You just need to tell it how many epochs to run and what hardware to use.

In [None]:
# --- Instantiate DataModule and Model ---
datamodule = FashionMNISTDataModule()
model = LitFashionMNIST()

# --- Instantiate the Trainer ---
# The Trainer automates the training, validation, and testing loops.
# You can specify the number of epochs, accelerator (cpu, gpu, tpu), devices, etc.
trainer = pl.Trainer(
    max_epochs=5,
    accelerator="auto", # Automatically selects GPU if available
    devices="auto"
)

# --- Start Training ---
# The .fit() method takes the model and the datamodule.
# It will automatically call the setup, dataloaders, and training/validation steps.
trainer.fit(model, datamodule)

And that's it!

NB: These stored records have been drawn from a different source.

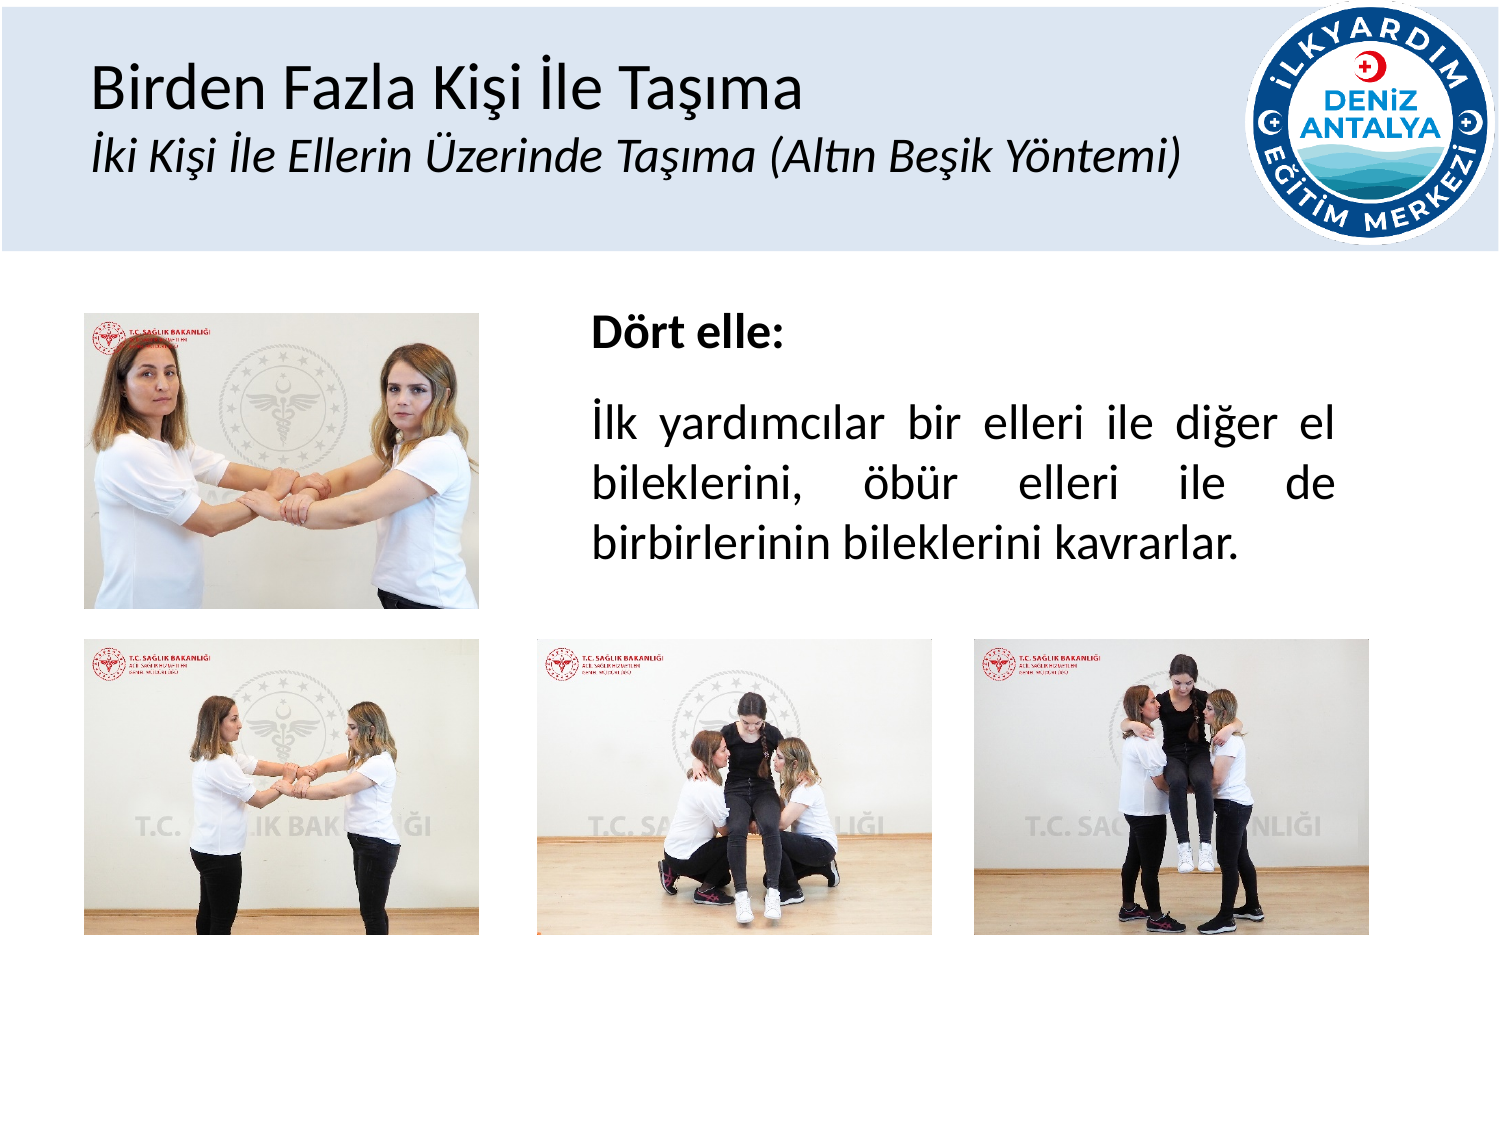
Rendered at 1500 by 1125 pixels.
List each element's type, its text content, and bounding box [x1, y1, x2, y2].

picture [84, 312, 479, 609]
picture [84, 638, 479, 935]
text_box [1492, 246, 1500, 253]
list Dört elle: İlk yardımcılar bir elleri ile diğer el bileklerini, öbür elleri ile de birbirlerinin bileklerini kavrarlar. [501, 290, 1353, 575]
picture [537, 638, 932, 935]
picture [1245, 0, 1495, 245]
title Birden Fazla Kişi İle Taşıma İki Kişi İle Ellerin Üzerinde Taşıma (Altın Beşik Yöntemi) [75, 19, 1240, 206]
text_box [0, 5, 1248, 253]
picture [974, 638, 1369, 935]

With just these few lines, you get a full training loop with progress bars, logging, and hardware acceleration, all handled for you.

--- 
### Comparison and Conclusion

| Task                 | Standard PyTorch                          | PyTorch Lightning                                                 |
| :------------------- | :---------------------------------------- | :---------------------------------------------------------------- |
| **Model Definition** | `nn.Module` class                         | `pl.LightningModule` class                                        |
| **Data Handling** | Manual `Dataset` and `DataLoader` creation | `pl.LightningDataModule` class                                    |
| **Training Loop** | Manual `for` loop over epochs and batches   | Handled by `Trainer.fit()` and `training_step`                      |
| **Validation Loop** | Manual `for` loop with `torch.no_grad()`    | Handled by `Trainer.fit()` and `validation_step`                    |
| **Optimizer Logic** | Manual `.zero_grad()`, `.backward()`, `.step()` | Handled by `Trainer`; you just define it in `configure_optimizers`  |
| **Device Management**| Manual `.to(device)` calls                | Handled automatically by the `Trainer` (`accelerator` flag)         |
| **Metrics** | Manual calculation                        | Integrated via `torchmetrics` and `self.log()`                      |

By refactoring to PyTorch Lightning, you've made your code cleaner, more organized, and ready to scale to more complex models and hardware without changing the core logic.